# Installations Problem bei Fifa 12



## HugoBoss1991 (7. Dezember 2011)

Hi!
Ich weiß nicht mehr weiter. Ich hab mir Fifa 12 zugelegt und ihr wisst ja wie das is man will  sofort zocken. Ich installier also Origin mach mir ein Konto füge das Spiel ein und dann will ich es installieren doch dann kommt immer dieser Fehler und die installation wird abgebrochen!

Fehler: .Net Framework Redistributable Package wurde nicht erfolgreich installiert. Der Setup-Vorgang kann nicht fortgesetzt werden. (-2146762496)

Ich hab schon Framework 3.5 runtergeladen und ein neuses Update, sowie Framework 4.0 und neustes Update.
Außerdem auch Microsoft Visual C++ Redistributable ... (x86) die neuste Version.

Ich weiß einfach nicht mehr weiter und ich will unbedingt zocken ^^. Ich hoffe hier kann mri einer helfen. 
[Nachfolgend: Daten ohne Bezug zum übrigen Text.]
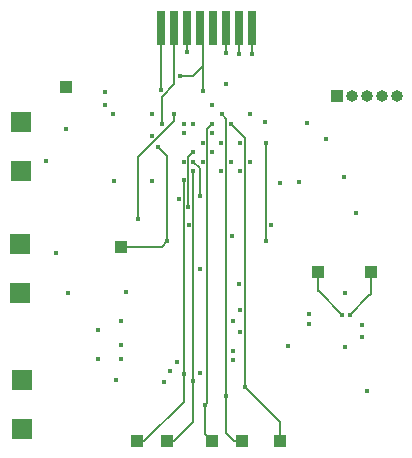
<source format=gbr>
G04 #@! TF.GenerationSoftware,KiCad,Pcbnew,(5.1.0)-1*
G04 #@! TF.CreationDate,2019-07-24T02:43:26-07:00*
G04 #@! TF.ProjectId,SDCard-PCB,53444361-7264-42d5-9043-422e6b696361,rev?*
G04 #@! TF.SameCoordinates,Original*
G04 #@! TF.FileFunction,Copper,L6,Bot*
G04 #@! TF.FilePolarity,Positive*
%FSLAX46Y46*%
G04 Gerber Fmt 4.6, Leading zero omitted, Abs format (unit mm)*
G04 Created by KiCad (PCBNEW (5.1.0)-1) date 2019-07-24 02:43:26*
%MOMM*%
%LPD*%
G04 APERTURE LIST*
%ADD10R,1.000000X1.000000*%
%ADD11R,1.700000X1.700000*%
%ADD12O,1.000000X1.000000*%
%ADD13R,0.800000X2.900000*%
%ADD14C,0.450000*%
%ADD15C,0.152400*%
G04 APERTURE END LIST*
D10*
X132753100Y-70205600D03*
X128282700Y-70205600D03*
X125082300Y-84518500D03*
X121856500Y-84518500D03*
X119316500Y-84518500D03*
X111582200Y-68122800D03*
X115455700Y-84543900D03*
X112928400Y-84556600D03*
X106934000Y-54584600D03*
D11*
X103238300Y-83563100D03*
X103238300Y-79413100D03*
D12*
X134955280Y-55298340D03*
X133685280Y-55298340D03*
X132415280Y-55298340D03*
X131145280Y-55298340D03*
D10*
X129875280Y-55298340D03*
D13*
X115000000Y-49600000D03*
X116100000Y-49600000D03*
X117200000Y-49600000D03*
X118300000Y-49600000D03*
X119400000Y-49600000D03*
X120500000Y-49600000D03*
X121600000Y-49600000D03*
X122700000Y-49600000D03*
D11*
X103093100Y-57513900D03*
X103035100Y-67823900D03*
X103043100Y-71973900D03*
X103093100Y-61713900D03*
D14*
X117205760Y-51635660D03*
X110909100Y-56822340D03*
X110970060Y-62565280D03*
X130558540Y-72006460D03*
X127492760Y-73784460D03*
X131977180Y-74692460D03*
X132405120Y-80307180D03*
X130479800Y-62217300D03*
X131457700Y-65275460D03*
X128991360Y-58930540D03*
X126682500Y-62638940D03*
X120103850Y-59283650D03*
X118498620Y-59291220D03*
X120903800Y-60883600D03*
X127368300Y-57658000D03*
X116340000Y-77890000D03*
X118284600Y-78755600D03*
X121557300Y-71249900D03*
X121640600Y-75311000D03*
X121043700Y-76936600D03*
X121640600Y-73431400D03*
X109664500Y-75184000D03*
X109639100Y-77558900D03*
X111175800Y-79375000D03*
X120980200Y-67144900D03*
X116497100Y-64058800D03*
X114206020Y-62567820D03*
X130959860Y-73855580D03*
X119303800Y-60083700D03*
X122501660Y-60888880D03*
X120098820Y-61681360D03*
X121700000Y-59280000D03*
X123780000Y-57550000D03*
X118277300Y-69989900D03*
X121043700Y-77711300D03*
X111620300Y-77558900D03*
X111569500Y-74396600D03*
X111582200Y-76403200D03*
X121081800Y-74409300D03*
X111988600Y-71920100D03*
X107111800Y-71996300D03*
X106095800Y-68592700D03*
X117703600Y-57683400D03*
X130317240Y-73855580D03*
X115735100Y-78625700D03*
X115277900Y-79565500D03*
X117710000Y-60880000D03*
X118290000Y-63780000D03*
X114239040Y-56822340D03*
X125036580Y-62661800D03*
X118506240Y-60883800D03*
X121701560Y-61681360D03*
X119300000Y-58480110D03*
X117319900Y-66268600D03*
X124307600Y-66268600D03*
X106908600Y-58089800D03*
X116903500Y-57683400D03*
X116903504Y-60883800D03*
X105270300Y-60858400D03*
X122500000Y-56890000D03*
X116900002Y-78880000D03*
X116900000Y-62470000D03*
X117710000Y-79490000D03*
X117710000Y-61690000D03*
X120110000Y-56890000D03*
X120510000Y-80750000D03*
X118740000Y-81510000D03*
X119310000Y-57689890D03*
X125745240Y-76527660D03*
X127502920Y-74676000D03*
X130561080Y-76560680D03*
X131966200Y-75752460D03*
X123840000Y-67570000D03*
X123840000Y-59290000D03*
X120904000Y-57683400D03*
X122110500Y-79984600D03*
X115006120Y-54823360D03*
X115026440Y-57691020D03*
X121592340Y-51765200D03*
X122699780Y-51798220D03*
X120500000Y-54300000D03*
X110230000Y-54950000D03*
X110230000Y-56100000D03*
X119310000Y-56090000D03*
X113020000Y-65760000D03*
X116100000Y-56880000D03*
X114220000Y-58710000D03*
X116900000Y-58480000D03*
X117310000Y-64720000D03*
X117700000Y-60080000D03*
X115520000Y-67640000D03*
X114750000Y-59680000D03*
X118506240Y-54922420D03*
X116611400Y-53632100D03*
X120497600Y-51694080D03*
D15*
X117200000Y-49600000D02*
X117200000Y-51629900D01*
X117200000Y-51629900D02*
X117205760Y-51635660D01*
X132753100Y-72059800D02*
X132753100Y-70205600D01*
X132537200Y-72275700D02*
X132753100Y-72059800D01*
X130959860Y-73855580D02*
X132537200Y-72278240D01*
X132537200Y-72278240D02*
X132537200Y-72275700D01*
X128320800Y-71859140D02*
X130317240Y-73855580D01*
X128282700Y-70205600D02*
X128282700Y-71821040D01*
X128282700Y-71821040D02*
X128320800Y-71859140D01*
X117710000Y-60880000D02*
X118290000Y-61460000D01*
X118290000Y-61460000D02*
X118290000Y-63780000D01*
X116900000Y-62470000D02*
X116900000Y-78879998D01*
X116900000Y-78879998D02*
X116900002Y-78880000D01*
X113580800Y-84556600D02*
X112928400Y-84556600D01*
X116900002Y-81237398D02*
X113580800Y-84556600D01*
X116900002Y-78880000D02*
X116900002Y-81237398D01*
X117710000Y-61690000D02*
X117710000Y-79490000D01*
X116108100Y-84543900D02*
X115455700Y-84543900D01*
X117710000Y-82942000D02*
X116108100Y-84543900D01*
X117710000Y-79490000D02*
X117710000Y-82942000D01*
X120510000Y-80431802D02*
X120510000Y-80750000D01*
X120110000Y-56890000D02*
X120510000Y-57290000D01*
X120510000Y-57290000D02*
X120510000Y-80431802D01*
X121204100Y-84518500D02*
X121856500Y-84518500D01*
X120510000Y-83824400D02*
X121204100Y-84518500D01*
X120510000Y-80750000D02*
X120510000Y-83824400D01*
X119085001Y-57914889D02*
X119310000Y-57689890D01*
X118896341Y-58103549D02*
X119085001Y-57914889D01*
X118740000Y-81510000D02*
X118896341Y-81353659D01*
X118896341Y-81353659D02*
X118896341Y-58103549D01*
X118740000Y-83942000D02*
X119316500Y-84518500D01*
X118740000Y-81510000D02*
X118740000Y-83942000D01*
X123840000Y-67570000D02*
X123840000Y-59290000D01*
X122110500Y-58889900D02*
X122110500Y-79666402D01*
X120904000Y-57683400D02*
X122110500Y-58889900D01*
X122110500Y-79666402D02*
X122110500Y-79984600D01*
X125082300Y-82956400D02*
X125082300Y-84518500D01*
X122110500Y-79984600D02*
X125082300Y-82956400D01*
X115006120Y-49606120D02*
X115000000Y-49600000D01*
X115006120Y-54823360D02*
X115006120Y-49606120D01*
X116090000Y-49610000D02*
X116100000Y-49600000D01*
X116100000Y-51202400D02*
X116100000Y-49600000D01*
X116100000Y-54306830D02*
X116100000Y-51202400D01*
X115026440Y-55380390D02*
X116100000Y-54306830D01*
X115026440Y-57691020D02*
X115026440Y-55380390D01*
X121590000Y-49610000D02*
X121600000Y-49600000D01*
X121592340Y-49607660D02*
X121600000Y-49600000D01*
X121592340Y-51765200D02*
X121592340Y-49607660D01*
X122699780Y-49600220D02*
X122700000Y-49600000D01*
X122699780Y-51798220D02*
X122699780Y-49600220D01*
X116100000Y-57407350D02*
X116100000Y-56880000D01*
X113020000Y-65760000D02*
X113020000Y-60487350D01*
X113020000Y-60487350D02*
X116100000Y-57407350D01*
X117310000Y-60470000D02*
X117700000Y-60080000D01*
X117310000Y-64720000D02*
X117310000Y-60470000D01*
X115520000Y-67640000D02*
X115520000Y-60450000D01*
X115520000Y-60450000D02*
X114750000Y-59680000D01*
X115037200Y-68122800D02*
X115520000Y-67640000D01*
X111582200Y-68122800D02*
X115037200Y-68122800D01*
X118506240Y-49806240D02*
X118300000Y-49600000D01*
X118506240Y-53634640D02*
X118506240Y-49806240D01*
X118506240Y-54922420D02*
X118506240Y-53634640D01*
X117665500Y-53632100D02*
X116611400Y-53632100D01*
X118503700Y-52793900D02*
X117665500Y-53632100D01*
X120497600Y-49602400D02*
X120500000Y-49600000D01*
X120497600Y-51694080D02*
X120497600Y-49602400D01*
M02*

</source>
Vielen dank jetzt schonmal!


----------



## Herbboy (7. Dezember 2011)

Versuch es mal ohne Virenscanner und Firewall. Sind Deine Board-Treiber denn aktuell?


----------



## HugoBoss1991 (8. Dezember 2011)

Is alles aktuell ich verstehs nit regt mich tierisch auf ich hatte vorher nie probleme mit nem spiel und schonmal garnit mit fifa.
Ich weiß nit mehr weiter.


----------



## Herbboy (8. Dezember 2011)

hast du denn die Tipps jetzt probiert?

Kannst Du Fifa vielleicht per Origin optional auch einfach runterladen statt von DVD zu installieren?


----------



## HugoBoss1991 (9. Dezember 2011)

ich hab die tips probiert und über origin kann ichs nit runterladen bleibt wohl nurnoch pc formatieren was ich sowieso mal vor hatte ^^ wenns dann nit geht hab ich halt geld ausem fenster raus geworfen


----------



## stawacz (16. Dezember 2011)

.........


----------



## HugoBoss1991 (17. Dezember 2011)

die ... helfen mir auch nit weiterr ^^


----------



## Herbboy (17. Dezember 2011)

Haste denn inzwischen Windows neu installiert?


----------



## Andy-Fifaplanet (24. Dezember 2011)

hast du ein 32-bit oder ein 64- Bit System?


----------